• [Records to process]
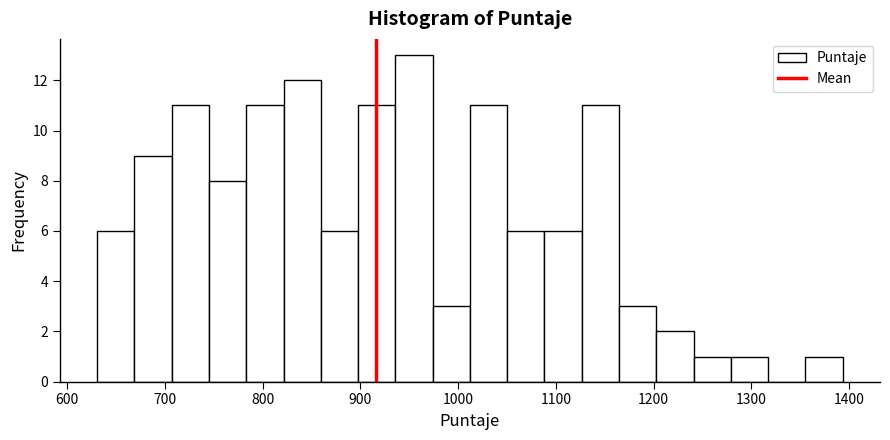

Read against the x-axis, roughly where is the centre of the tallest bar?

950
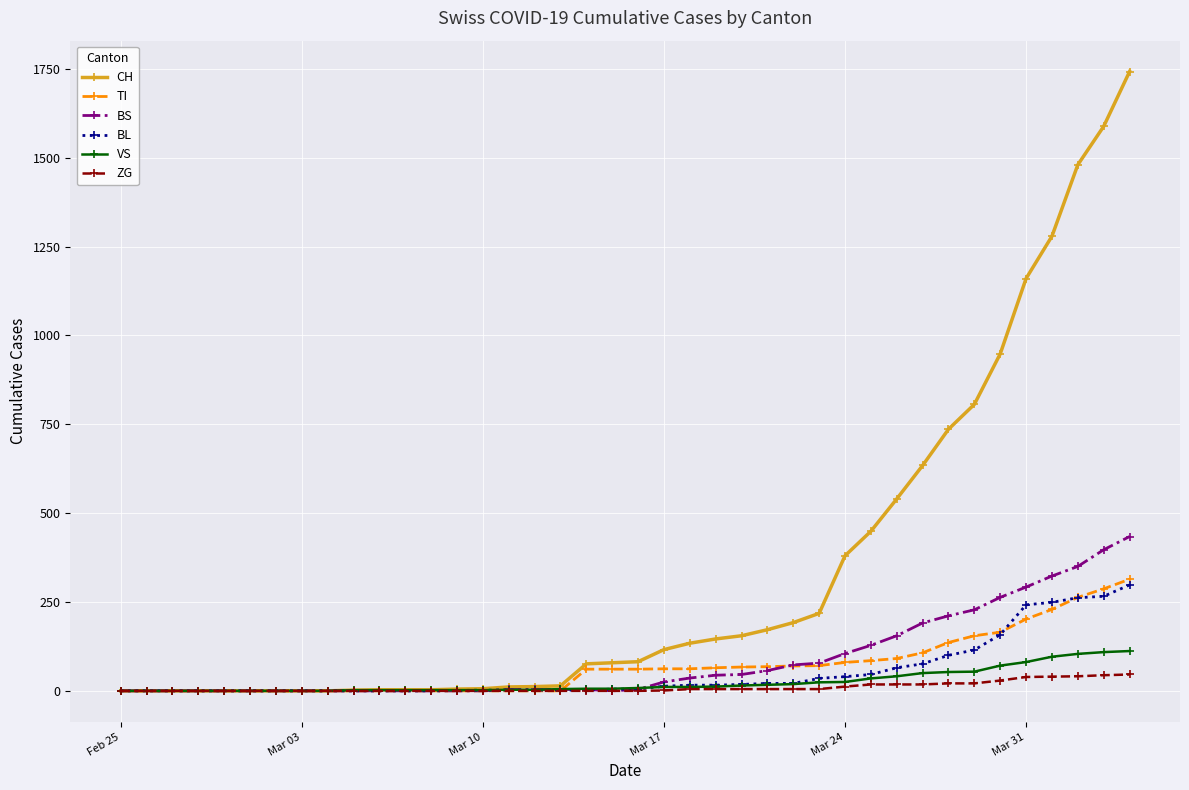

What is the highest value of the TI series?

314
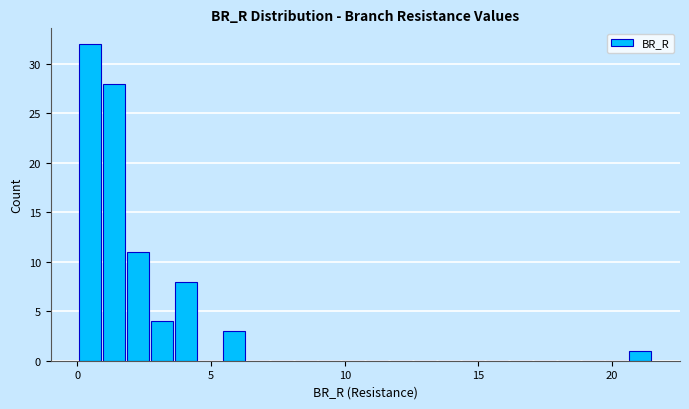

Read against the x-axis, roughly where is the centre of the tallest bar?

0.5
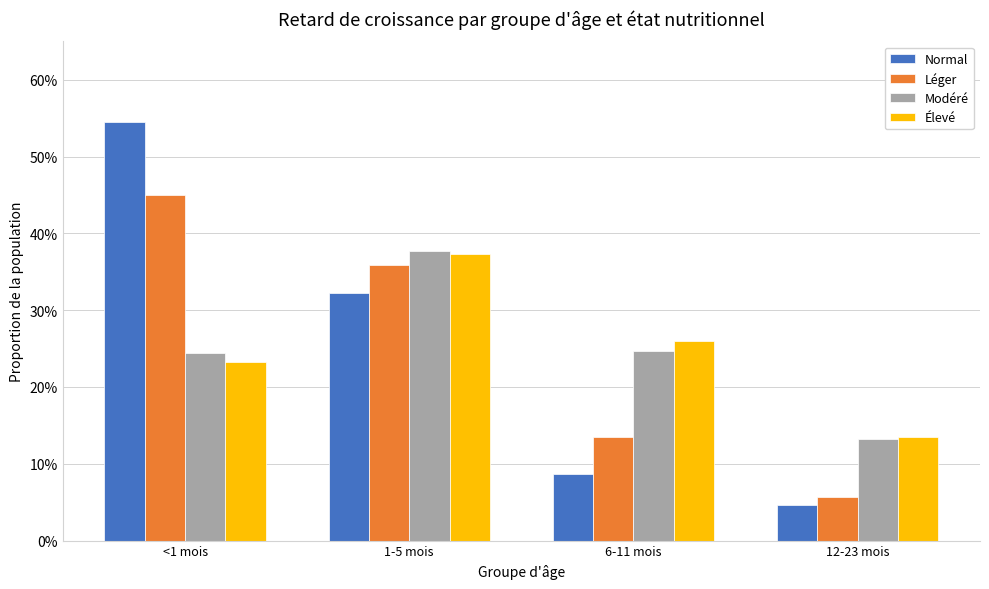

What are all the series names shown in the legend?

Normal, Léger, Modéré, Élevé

• [Task to carry out] Give the items as a JSON list of strings, one string per line with blank lines left out, starting at the beginning of the items and going on through the line containing "What are all". Leave the pictures out of the list.

• [Task result]
[
  "Read against the x-axis, roughly where is the centre of the tallest bar?",
  "950",
  "What is the highest value of the TI series?",
  "314",
  "Read against the x-axis, roughly where is the centre of the tallest bar?",
  "0.5",
  "What are all the series names shown in the legend?"
]